■ Work to complete ■
Begin at the line containing "900 E Vermont Ave" in the records below and copy each line exactly through the line containing "Key Regional Dynamics". Omit the picture markers from the copy.

■ Material for this exercise ■

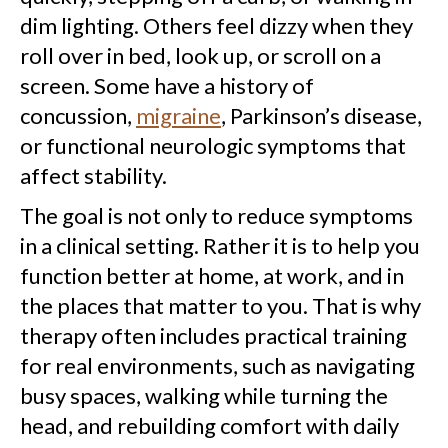
dim lighting. Others feel dizzy when they
roll over in bed, look up, or scroll on a
screen. Some have a history of
concussion,
migraine
, Parkinson’s disease,
or functional neurologic symptoms that
affect stability.
The goal is not only to reduce symptoms
in a clinical setting. Rather it is to help you
function better at home, at work, and in
the places that matter to you. That is why
therapy often includes practical training
for real environments, such as navigating
busy spaces, walking while turning the
head, and rebuilding comfort with daily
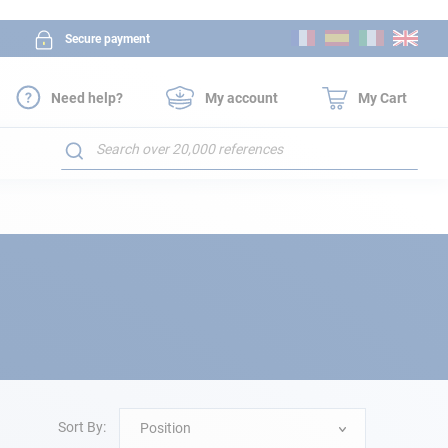
Skip
Secure payment
to
Content
Need help?
My account
My Cart
Search
Sort By:
Position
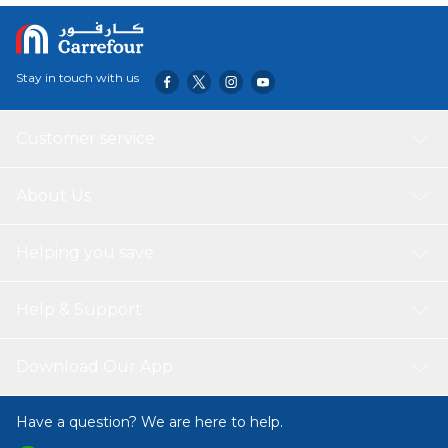
Stay in touch with us
Customer service
About Us
Helping you save
Help & Support
Download Our App
Have a question? We are here to help.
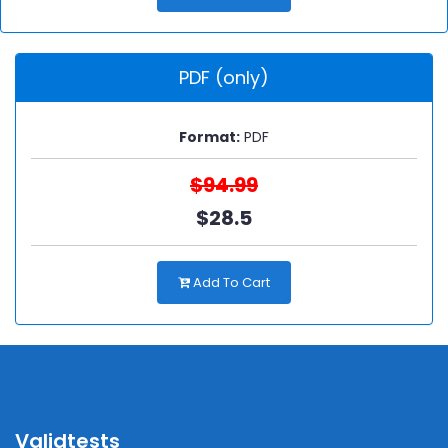
PDF (only)
Format:
PDF
$94.99
$28.5
Add To Cart
Validtests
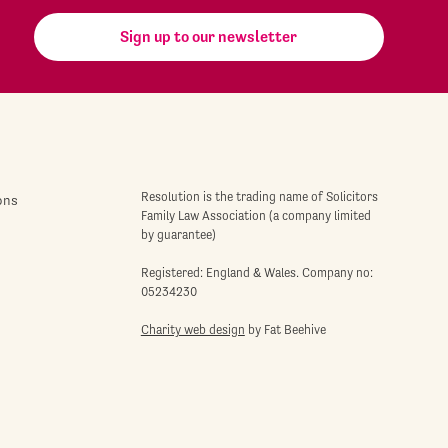
Sign up to our newsletter
Resolution is the trading name of Solicitors
ons
Family Law Association (a company limited
by guarantee)
Registered: England & Wales. Company no:
05234230
Charity web design
by Fat Beehive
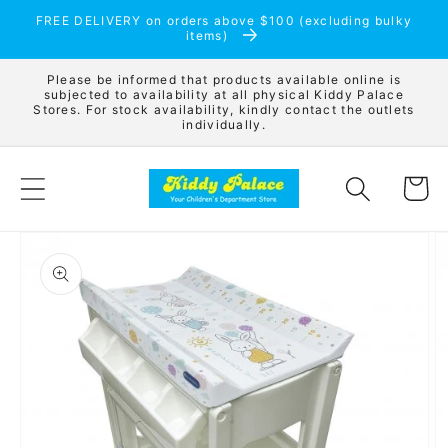
Skip to
FREE DELIVERY on orders above $100 (excluding bulky
content
items)
Please be informed that products available online is
subjected to availability at all physical Kiddy Palace
Stores. For stock availability, kindly contact the outlets
individually.
Cart
Skip to
product
information
Open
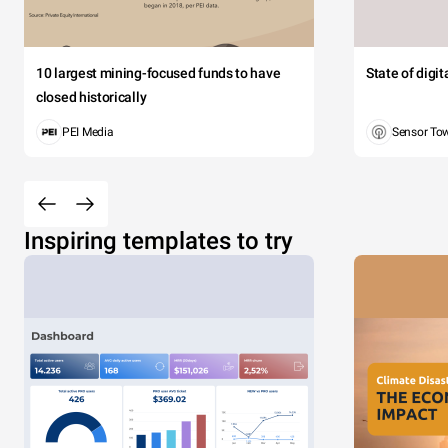
10 largest mining-focused funds to have
State of digi
closed historically
PEI Media
Sensor To
Inspiring templates to try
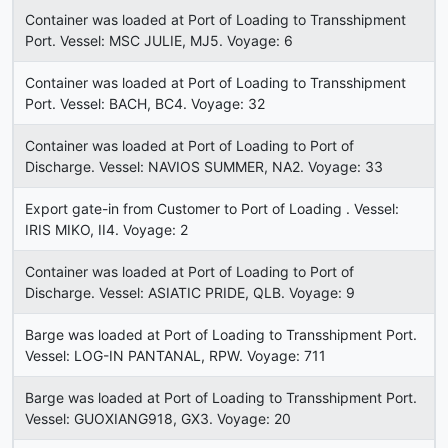
Container was loaded at Port of Loading to Transshipment
Port. Vessel: MSC JULIE, MJ5. Voyage: 6
Container was loaded at Port of Loading to Transshipment
Port. Vessel: BACH, BC4. Voyage: 32
Container was loaded at Port of Loading to Port of
Discharge. Vessel: NAVIOS SUMMER, NA2. Voyage: 33
Export gate-in from Customer to Port of Loading . Vessel:
IRIS MIKO, II4. Voyage: 2
Container was loaded at Port of Loading to Port of
Discharge. Vessel: ASIATIC PRIDE, QLB. Voyage: 9
Barge was loaded at Port of Loading to Transshipment Port.
Vessel: LOG-IN PANTANAL, RPW. Voyage: 711
Barge was loaded at Port of Loading to Transshipment Port.
Vessel: GUOXIANG918, GX3. Voyage: 20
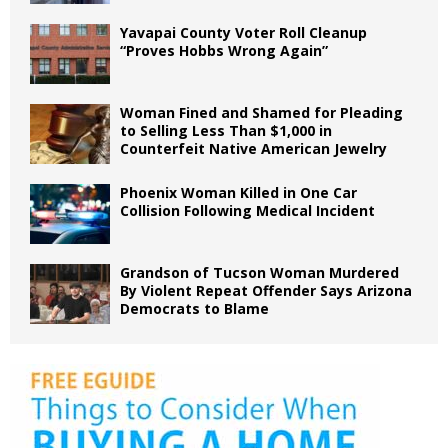
Yavapai County Voter Roll Cleanup
“Proves Hobbs Wrong Again”
Woman Fined and Shamed for Pleading
to Selling Less Than $1,000 in
Counterfeit Native American Jewelry
Phoenix Woman Killed in One Car
Collision Following Medical Incident
Grandson of Tucson Woman Murdered
By Violent Repeat Offender Says Arizona
Democrats to Blame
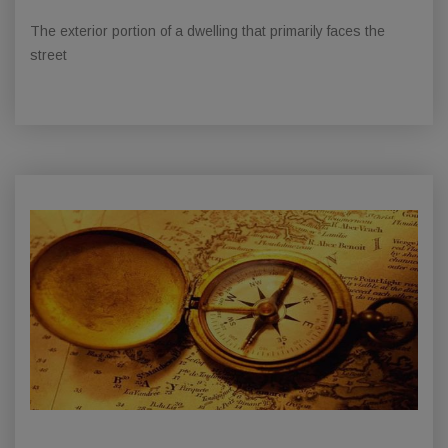
The exterior portion of a dwelling that primarily faces the
street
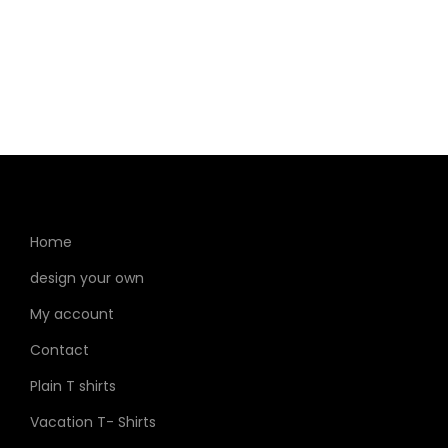
Home
design your own
My account
Contact
Plain T shirts
Vacation T- Shirts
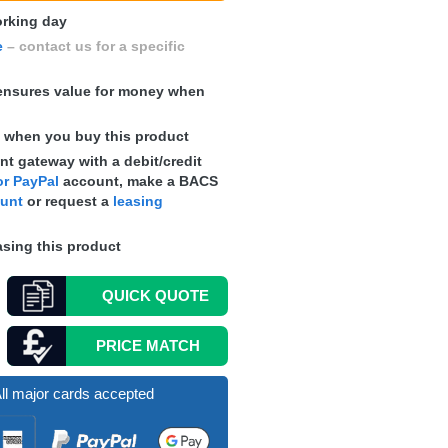
working day
e
– contact us for a specific
nsures value for money when
s
when you buy this product
t gateway with a debit/credit
r PayPal
account, make a
BACS
ount
or request a
leasing
sing this product
QUICK
QUOTE
PRICE MATCH
ll major cards accepted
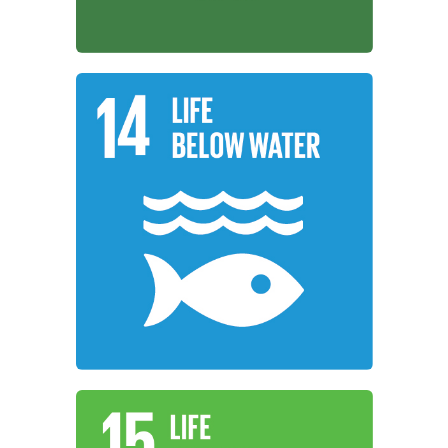
Learn More
resources for sustainable development.
use the oceans, seas, and marine
working to conserve and sustainably
Institutions around the world are
Life Below Water
Learn More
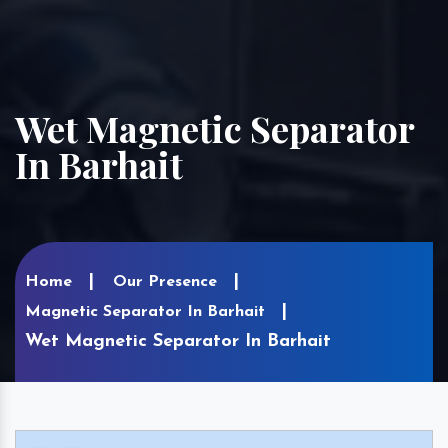
Wet Magnetic Separator
In Barhait
Home
Our Presence
Magnetic Separator In Barhait
Wet Magnetic Separator In Barhait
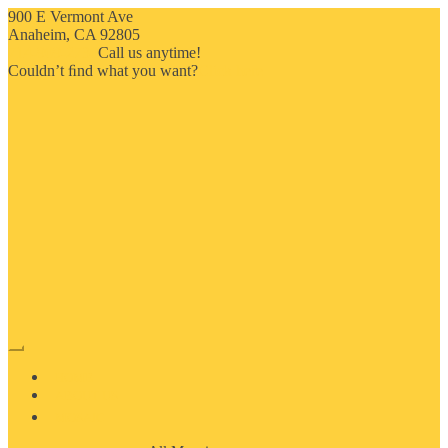
900 E Vermont Ave
Anaheim, CA 92805
714-909-2730
Call us anytime!
Couldn’t ﬁnd what you want?
Click here
HOME
ABOUT US
MOSAIC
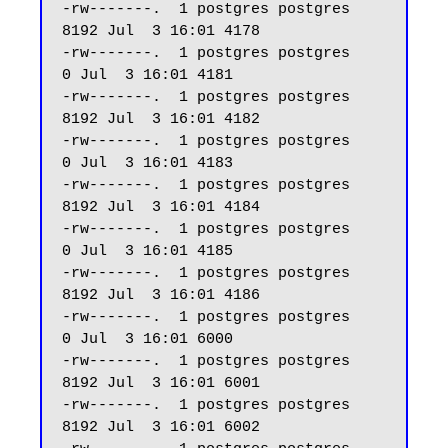
-rw-------.  1 postgres postgres  
8192 Jul  3 16:01 4178

-rw-------.  1 postgres postgres     
0 Jul  3 16:01 4181

-rw-------.  1 postgres postgres  
8192 Jul  3 16:01 4182

-rw-------.  1 postgres postgres     
0 Jul  3 16:01 4183

-rw-------.  1 postgres postgres  
8192 Jul  3 16:01 4184

-rw-------.  1 postgres postgres     
0 Jul  3 16:01 4185

-rw-------.  1 postgres postgres  
8192 Jul  3 16:01 4186

-rw-------.  1 postgres postgres     
0 Jul  3 16:01 6000

-rw-------.  1 postgres postgres  
8192 Jul  3 16:01 6001

-rw-------.  1 postgres postgres  
8192 Jul  3 16:01 6002
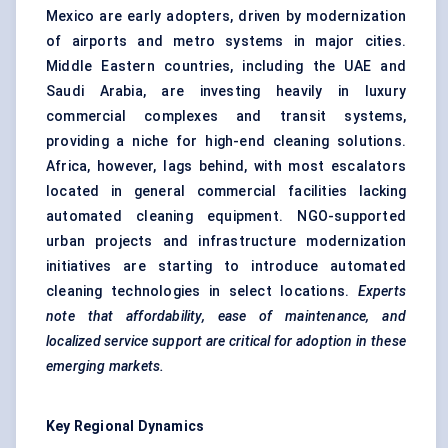
Mexico are early adopters, driven by modernization
of airports and metro systems in major cities.
Middle Eastern countries, including the UAE and
Saudi Arabia, are investing heavily in luxury
commercial complexes and transit systems,
providing a niche for high-end cleaning solutions.
Africa, however, lags behind, with most escalators
located in general commercial facilities lacking
automated cleaning equipment. NGO-supported
urban projects and infrastructure modernization
initiatives are starting to introduce automated
cleaning technologies in select locations.
Experts
note that affordability, ease of maintenance, and
localized service support are critical for adoption in these
emerging markets.
Key Regional Dynamics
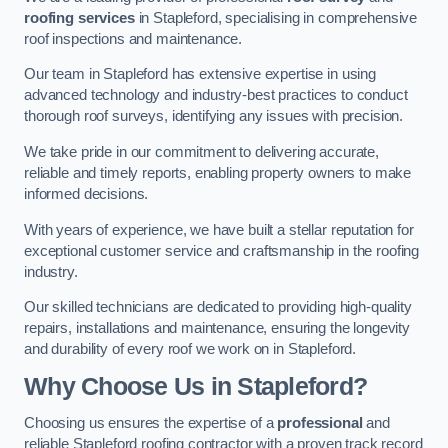
roofing services
in Stapleford, specialising in comprehensive
roof inspections and maintenance.
Our team in Stapleford has extensive expertise in using
advanced technology and industry-best practices to conduct
thorough roof surveys, identifying any issues with precision.
We take pride in our commitment to delivering accurate,
reliable and timely reports, enabling property owners to make
informed decisions.
With years of experience, we have built a stellar reputation for
exceptional customer service and craftsmanship in the roofing
industry.
Our skilled technicians are dedicated to providing high-quality
repairs, installations and maintenance, ensuring the longevity
and durability of every roof we work on in Stapleford.
Why Choose Us in Stapleford?
Choosing us ensures the expertise of a
professional
and
reliable Stapleford roofing contractor with a proven track record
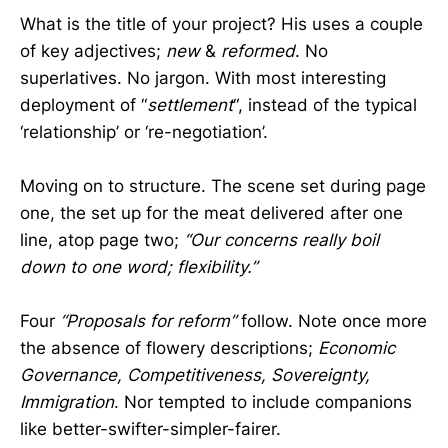
What is the title of your project? His uses a couple
of key adjectives;
new
&
reformed
. No
superlatives. No jargon. With most interesting
deployment of “
settlement
“, instead of the typical
‘relationship’ or ‘re-negotiation’.
Moving on to structure. The scene set during page
one, the set up for the meat delivered after one
line, atop page two;
“Our concerns really boil
down to one word; flexibility.”
Four
“Proposals for reform”
follow. Note once more
the absence of flowery descriptions;
Economic
Governance, Competitiveness, Sovereignty,
Immigration
. Nor tempted to include companions
like better-swifter-simpler-fairer.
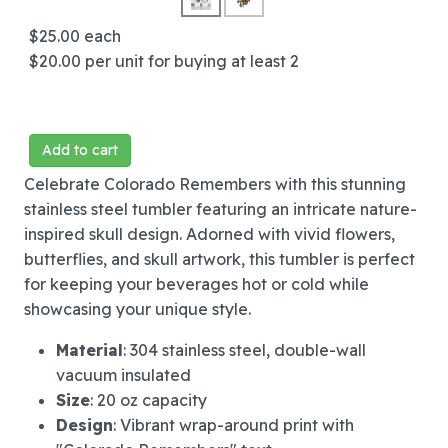
$25.00
each
$20.00
per unit for buying at least 2
Add to cart
Celebrate Colorado Remembers with this stunning
stainless steel tumbler featuring an intricate nature-
inspired skull design. Adorned with vivid flowers,
butterflies, and skull artwork, this tumbler is perfect
for keeping your beverages hot or cold while
showcasing your unique style.
Material
: 304 stainless steel, double-wall
vacuum insulated
Size
: 20 oz capacity
Design
: Vibrant wrap-around print with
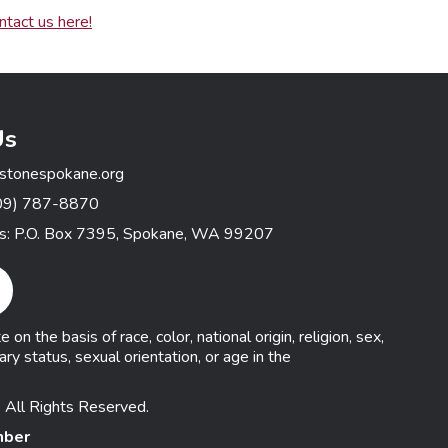
ntact us here!
Us
stonespokane.org
09) 787-8870
ss: P.O. Box 7395, Spokane, WA 99207
gram Link
n the basis of race, color, national origin, religion, sex,
ary status, sexual orientation, or age in the
 All Rights Reserved.
mber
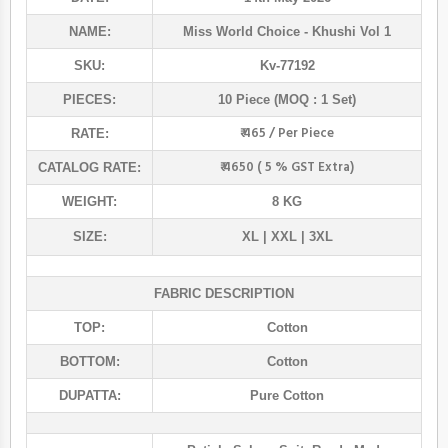
NAME:
Miss World Choice
- Khushi Vol 1
SKU:
Kv-77192
PIECES:
10 Piece (MOQ : 1 Set)
₹ 465 / Per Piece
RATE:
₹ 4650 ( 5 % GST Extra)
CATALOG RATE:
WEIGHT:
8 KG
SIZE:
XL | XXL | 3XL
FABRIC DESCRIPTION
TOP:
Cotton
BOTTOM:
Cotton
DUPATTA:
Pure Cotton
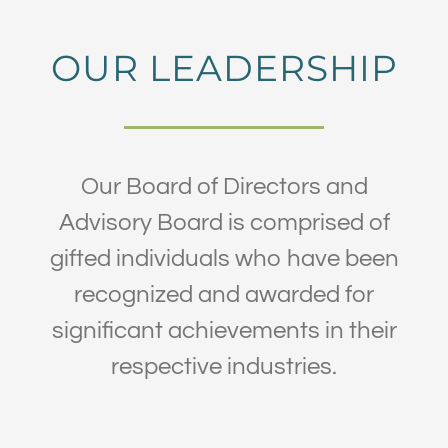
OUR LEADERSHIP
Our Board of Directors and
Advisory Board is comprised of
gifted individuals who have been
recognized and awarded for
significant achievements in their
respective industries.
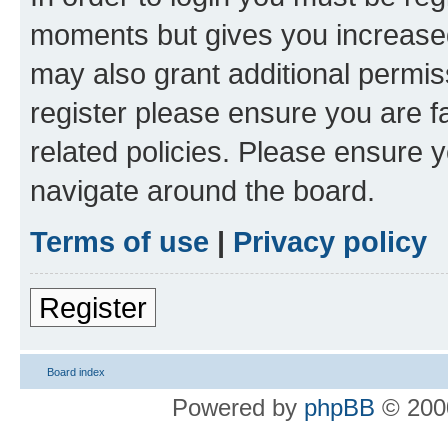
moments but gives you increased
may also grant additional permis
register please ensure you are f
related policies. Please ensure 
navigate around the board.
Terms of use
|
Privacy policy
Register
Board index
Powered by
phpBB
© 2000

■ Exercise answer ■
900 E Vermont Ave
Anaheim, CA 92805
714-909-2730
Call us anytime!
Couldn’t ﬁnd what you want?
Click here
HOME
ABOUT US
MOSAIC
-rw-------.  1 postgres postgres  
8192 Jul  3 16:01 4178

-rw-------.  1 postgres postgres     
0 Jul  3 16:01 4181

-rw-------.  1 postgres postgres  
8192 Jul  3 16:01 4182

-rw-------.  1 postgres postgres     
0 Jul  3 16:01 4183

-rw-------.  1 postgres postgres  
8192 Jul  3 16:01 4184

-rw-------.  1 postgres postgres     
0 Jul  3 16:01 4185

-rw-------.  1 postgres postgres  
8192 Jul  3 16:01 4186

-rw-------.  1 postgres postgres     
0 Jul  3 16:01 6000

-rw-------.  1 postgres postgres  
8192 Jul  3 16:01 6001

-rw-------.  1 postgres postgres  
8192 Jul  3 16:01 6002
Mexico are early adopters, driven by modernization
of airports and metro systems in major cities.
Middle Eastern countries, including the UAE and
Saudi Arabia, are investing heavily in luxury
commercial complexes and transit systems,
providing a niche for high-end cleaning solutions.
Africa, however, lags behind, with most escalators
located in general commercial facilities lacking
automated cleaning equipment. NGO-supported
urban projects and infrastructure modernization
initiatives are starting to introduce automated
cleaning technologies in select locations.
Experts
note that affordability, ease of maintenance, and
localized service support are critical for adoption in these
emerging markets.
Key Regional Dynamics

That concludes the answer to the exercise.